BEGIN Provided records

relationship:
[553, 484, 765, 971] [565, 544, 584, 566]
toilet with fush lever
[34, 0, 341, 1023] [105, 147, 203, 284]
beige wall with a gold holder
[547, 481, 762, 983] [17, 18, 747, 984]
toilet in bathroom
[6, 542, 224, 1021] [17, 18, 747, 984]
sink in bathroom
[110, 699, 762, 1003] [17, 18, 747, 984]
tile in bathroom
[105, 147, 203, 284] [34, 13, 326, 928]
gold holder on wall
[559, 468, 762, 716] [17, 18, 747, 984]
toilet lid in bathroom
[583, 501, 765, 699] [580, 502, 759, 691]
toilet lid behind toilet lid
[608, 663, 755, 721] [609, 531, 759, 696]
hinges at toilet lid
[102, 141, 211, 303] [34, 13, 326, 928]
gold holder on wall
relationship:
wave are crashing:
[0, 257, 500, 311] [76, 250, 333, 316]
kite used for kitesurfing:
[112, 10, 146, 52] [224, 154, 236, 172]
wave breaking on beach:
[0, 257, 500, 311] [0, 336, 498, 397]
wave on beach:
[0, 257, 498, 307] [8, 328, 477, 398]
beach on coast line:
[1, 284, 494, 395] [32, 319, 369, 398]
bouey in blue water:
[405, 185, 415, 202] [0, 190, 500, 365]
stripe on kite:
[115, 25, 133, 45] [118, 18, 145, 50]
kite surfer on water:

END Provided records
BEGIN Provided records

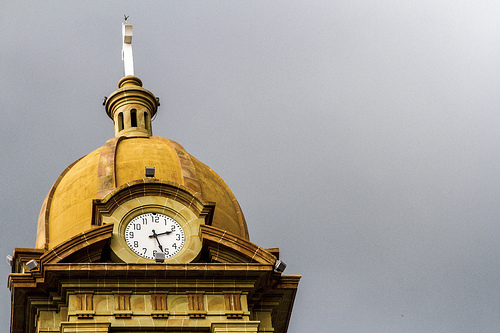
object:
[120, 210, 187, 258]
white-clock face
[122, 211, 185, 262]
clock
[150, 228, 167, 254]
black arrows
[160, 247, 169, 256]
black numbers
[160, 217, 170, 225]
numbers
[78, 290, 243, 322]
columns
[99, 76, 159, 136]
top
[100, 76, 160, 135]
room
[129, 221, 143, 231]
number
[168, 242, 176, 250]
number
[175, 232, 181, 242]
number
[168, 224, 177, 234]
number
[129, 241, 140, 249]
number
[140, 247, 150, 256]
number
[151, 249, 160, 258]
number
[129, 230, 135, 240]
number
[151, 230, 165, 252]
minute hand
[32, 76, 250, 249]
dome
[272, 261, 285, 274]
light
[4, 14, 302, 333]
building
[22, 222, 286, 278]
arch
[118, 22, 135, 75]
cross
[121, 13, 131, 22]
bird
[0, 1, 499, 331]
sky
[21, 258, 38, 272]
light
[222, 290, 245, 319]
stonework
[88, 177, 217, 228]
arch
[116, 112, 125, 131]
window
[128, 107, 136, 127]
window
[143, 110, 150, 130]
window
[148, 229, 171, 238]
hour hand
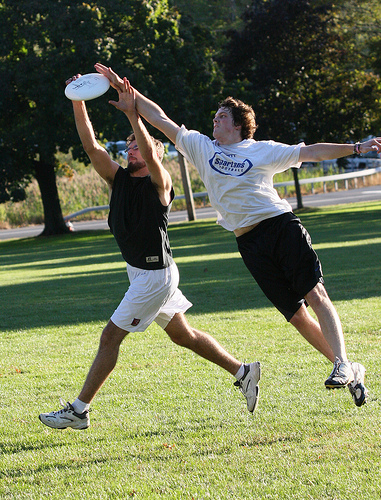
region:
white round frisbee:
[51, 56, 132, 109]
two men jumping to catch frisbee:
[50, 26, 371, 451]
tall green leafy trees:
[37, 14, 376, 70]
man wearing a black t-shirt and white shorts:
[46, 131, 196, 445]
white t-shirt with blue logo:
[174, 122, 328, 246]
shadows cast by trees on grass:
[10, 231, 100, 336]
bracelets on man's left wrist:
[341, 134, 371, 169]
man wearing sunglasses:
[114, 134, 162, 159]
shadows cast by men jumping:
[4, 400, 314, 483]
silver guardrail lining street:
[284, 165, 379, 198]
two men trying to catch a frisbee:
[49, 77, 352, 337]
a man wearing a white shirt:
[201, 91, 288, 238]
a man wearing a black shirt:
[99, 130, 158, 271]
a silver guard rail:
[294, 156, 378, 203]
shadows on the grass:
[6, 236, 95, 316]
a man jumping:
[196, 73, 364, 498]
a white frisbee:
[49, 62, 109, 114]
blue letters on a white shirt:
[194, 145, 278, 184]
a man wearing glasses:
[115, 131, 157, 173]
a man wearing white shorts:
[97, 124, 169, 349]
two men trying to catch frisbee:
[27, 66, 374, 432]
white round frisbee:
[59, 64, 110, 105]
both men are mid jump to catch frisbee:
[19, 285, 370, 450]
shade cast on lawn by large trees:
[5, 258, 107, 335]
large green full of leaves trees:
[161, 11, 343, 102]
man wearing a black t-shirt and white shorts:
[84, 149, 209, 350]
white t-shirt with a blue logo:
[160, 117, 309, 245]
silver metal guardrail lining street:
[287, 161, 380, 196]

END Provided records

Format everything from the line containing "bracelets on man's" down to the line containing "[49, 77, 352, 337]" as a numbered list, with both of those lines included and any blank lines left out.

1. bracelets on man's left wrist:
2. [341, 134, 371, 169]
3. man wearing sunglasses:
4. [114, 134, 162, 159]
5. shadows cast by men jumping:
6. [4, 400, 314, 483]
7. silver guardrail lining street:
8. [284, 165, 379, 198]
9. two men trying to catch a frisbee:
10. [49, 77, 352, 337]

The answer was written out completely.